# Loss Functions
---

**1. Mean Absolute Error**

$\text{Mean Absolute Error (MAE)} = {\frac{1}{n}}{\sum_{i=1}^{n} abs(y_i - {\hat{y}_i})}$

In [None]:
model.compile(optimizer="adam", 
              loss="mean_absolute_error",
              metrics=["accurary"]
)

**2. Mean Squared Error**

$\text{Mean Squared Error (MSE)} = {\frac{1}{n}}{\sum_{i=1}^{n} (y_i - {\hat{y}_i})^2}$

In [None]:
model.compile(optimizer="adam", 
              loss="mean_square_error",
              metrics=["accurary"]
)

**3. Binary Cross Entropy**

_Also known as log loss_

$\text{Binary Cross Entropy}  = {\frac{1}{n}}{\sum_{i=1}^{n} y_i log({\hat{y}_i}) + (1-y_i) \cdot {\log(1 - {\hat{y_i}})}}$

In [None]:
model.compile(optimizer="adam", 
              loss="binary_crossentropy",
              metrics=["accurary"]
)

# Gradient Descent
---

### Batch Gradient Descent
Use **all** training samples for one forward pass and then adjust weights


<br>
In each epoch, assuming _log loss_

**1. Calculate weight**

$w = w - \alpha * \frac{\partial}{\partial w }$,  
<br>where $w$ = weight, $\alpha$ = learning rate


$\frac{\partial}{\partial w } = {\frac{1}{n}}{\sum_{i=1}^{n} x_i log({y_{\text predicted}} - y_\text{true})}$

<br>



**2. Calculate bias**

$bias = bias - \alpha * \frac{\partial}{\partial b }$,  
<br>where $bias$ = bias, $\alpha$ = learning rate


$\frac{\partial}{\partial b } = {\frac{1}{n}}{\sum_{i=1}^{n} ({y_{\text predicted}} - y_\text{true})}$

<br>


In [None]:
def sigmoid(y):
    ...

def log_loss(y_true, y_predicted):
    ...

In [1]:
# Code Sample

def batch_gradient_descent(X, y_true, epochs, learning_rate=0.01):

    number_of_features = X.shape[1]
    w = np.ones(shape=(number_of_features))
    bias = 0
    total_samples = X.shape[0]
    cost_list = []
    epoch_list = []

    for i in range(epochs):
        y_predicted = np.dot(w, X.T) + bias

        # using mse loss
        w_d = -(1/total_samples)*(X.T.dot(y_true-y_predicted))
        bias_d = -(1/total_samples)*np.sum(y_true-y_predicted)
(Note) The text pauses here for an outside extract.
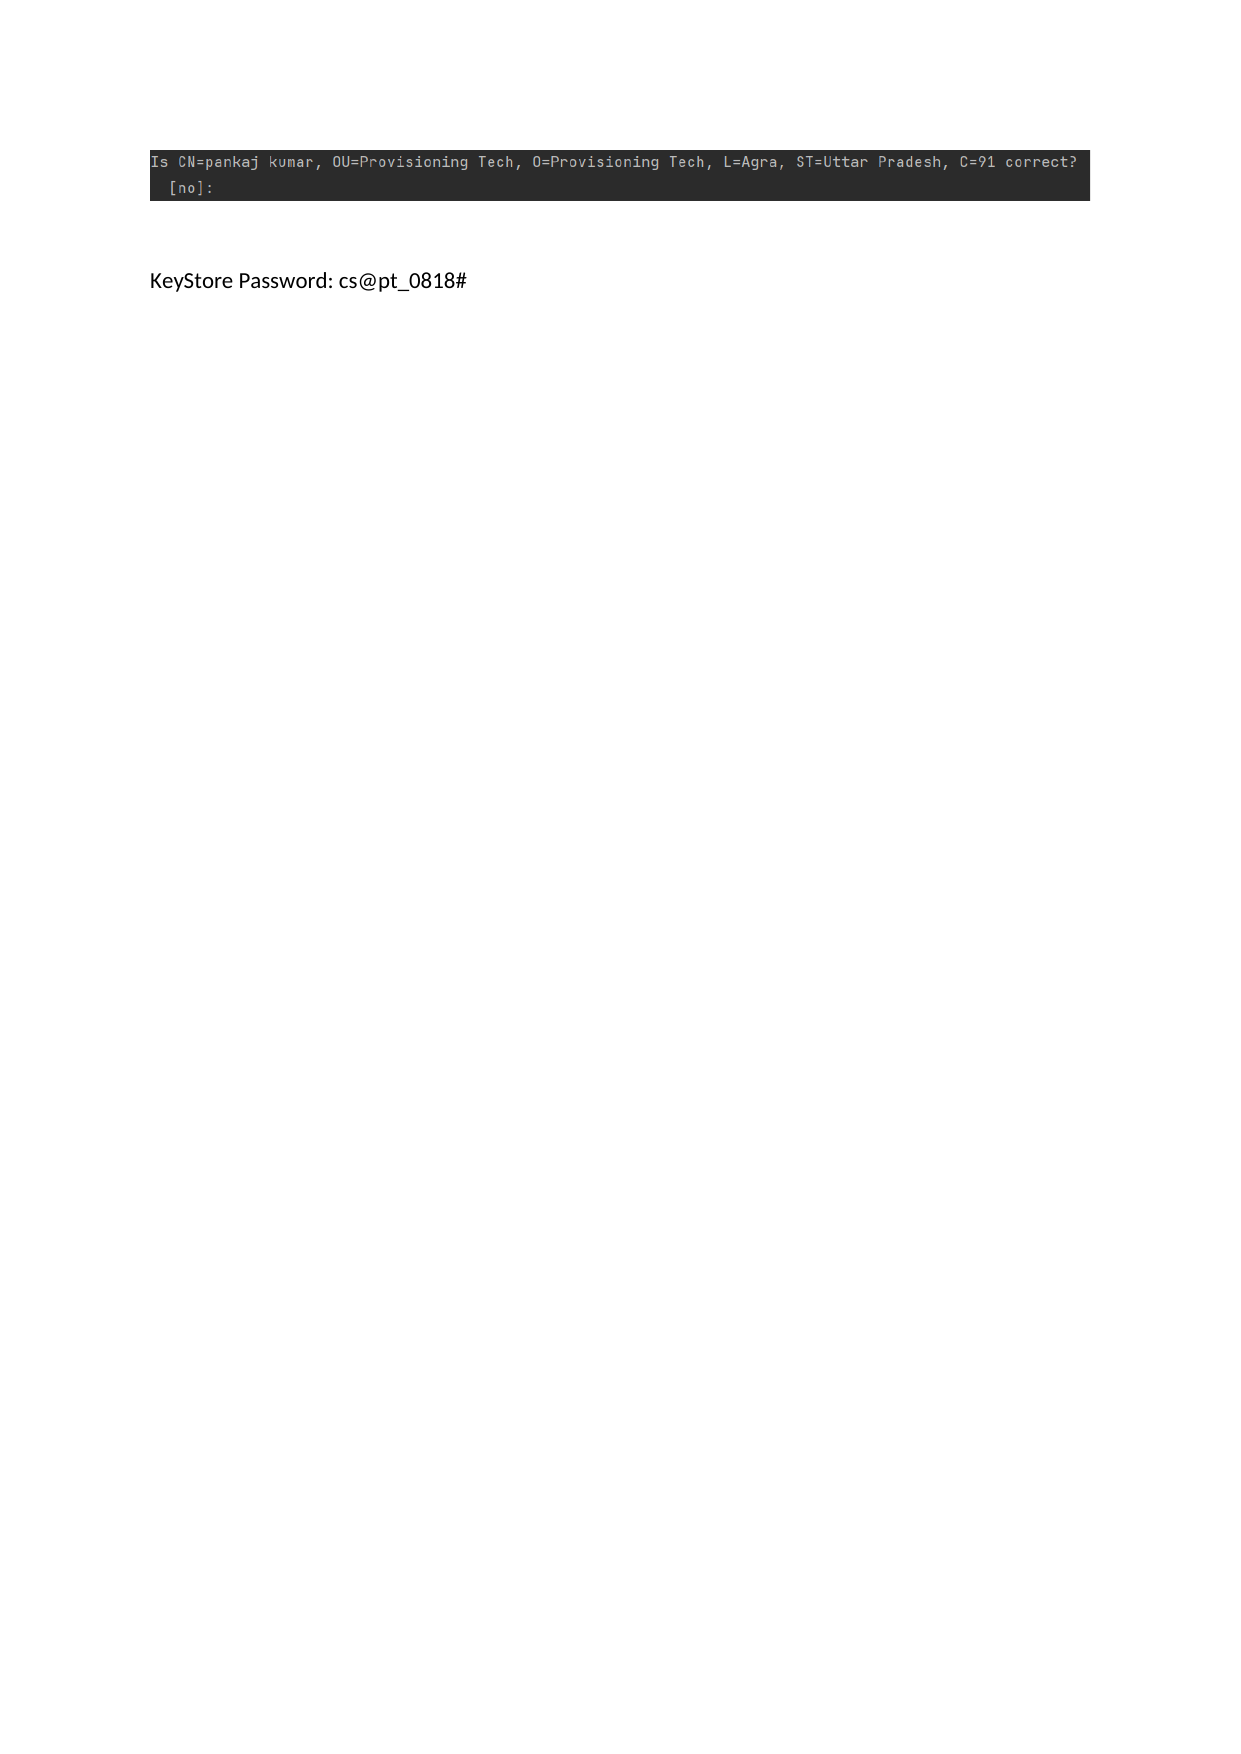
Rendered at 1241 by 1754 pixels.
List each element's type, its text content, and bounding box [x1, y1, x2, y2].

picture [150, 150, 1091, 201]
text KeyStore Password: cs@pt_0818# [150, 267, 1090, 294]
        w = w - learning_rate * w_d
        bias = bias - learning_rate * bias_d

        cost = np.mean(np.square(y_true - y_predicted))

        if(i%10 == 0):
            cost_list.append(cost)
            epoch_list.append(i)
    return w, bias, cost,cost_list, epoch_list



### Stochastic Gradient Descent
Use one (randomly picked) sample for a forward pass and then adjust weights

In [3]:
# Code sample

def stochastic_gradient_descent(X, y_true, epochs, learning_rate=0.01):
    number_of_features = X.shape[1]
    w = np.ones(shape=(number_of_features))
    bias = 0
    total_samples = X.shape[0]

    cost_list = []
    epoch_list = []

    for i in range(epochs):
        # get random index from X -- stochastic
        random_index = random.randint(0, total_samples-1)
        sample_X = X[random_index]
        sample_y = y_true[random_index]

        y_predicted = np.dot(w, sample_X.T) + bias

        # using mse loss
        w_d = -(2/total_samples)*(sample_X.T.dot(sample_y-y_predicted))
        bias_d = -(2/total_samples)*(sample_y-y_predicted)
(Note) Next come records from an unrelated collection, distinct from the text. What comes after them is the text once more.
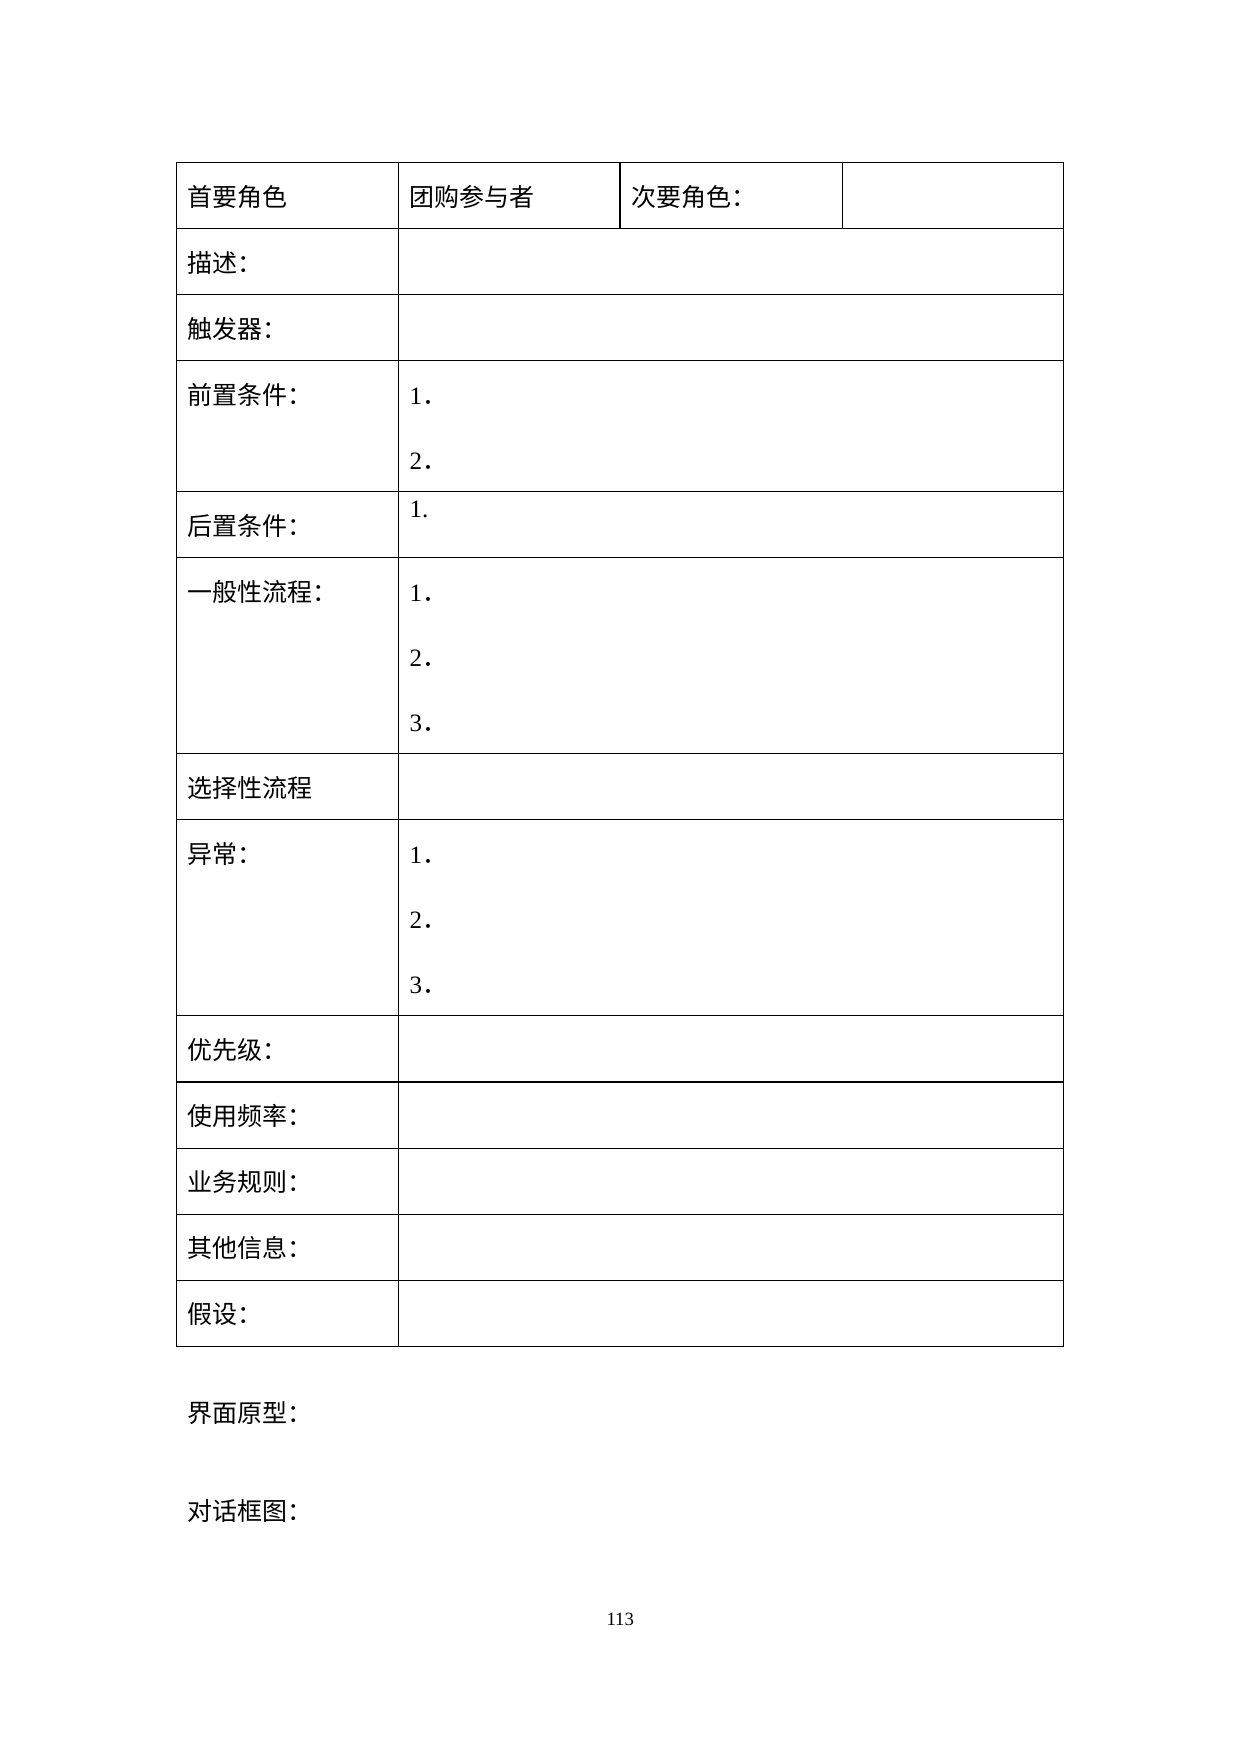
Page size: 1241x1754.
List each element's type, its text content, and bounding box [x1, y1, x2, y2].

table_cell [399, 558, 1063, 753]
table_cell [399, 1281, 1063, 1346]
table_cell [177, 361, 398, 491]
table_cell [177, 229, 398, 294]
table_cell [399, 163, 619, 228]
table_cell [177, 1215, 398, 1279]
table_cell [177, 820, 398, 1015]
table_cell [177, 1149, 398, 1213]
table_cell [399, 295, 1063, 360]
text 界面原型： [187, 1379, 1053, 1444]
        w = w - learning_rate * w_d
        bias = bias - learning_rate * bias_d

        cost = np.mean(np.square(sample_y - y_predicted))

        if(i % 100 == 0):
            cost_list.append(cost)
            epoch_list.append(i)
        
    return w, b, cost, cost_list, epoch_list


# Dropout Regularization
---

Why will dropout help with overfitting?
- It can't rely on one input as it might be dropped out at random
- Neurons will not learn redundant details of inputs

### Example (adding Dropout layer on `keras`)

In [None]:
model = keras.Sequential([
  # input layer
  keras.layers.Dense(60, input_dim=60, activation="relu"),
  keras.layers.Dropout(0.5),
  # hidden layer(s)
  keras.layers.Dense(60, activation="relu"),
  keras.layers.Dropout(0.5),
  # output layer
  keras.layers.Dense(1, activation="sigmoid)
])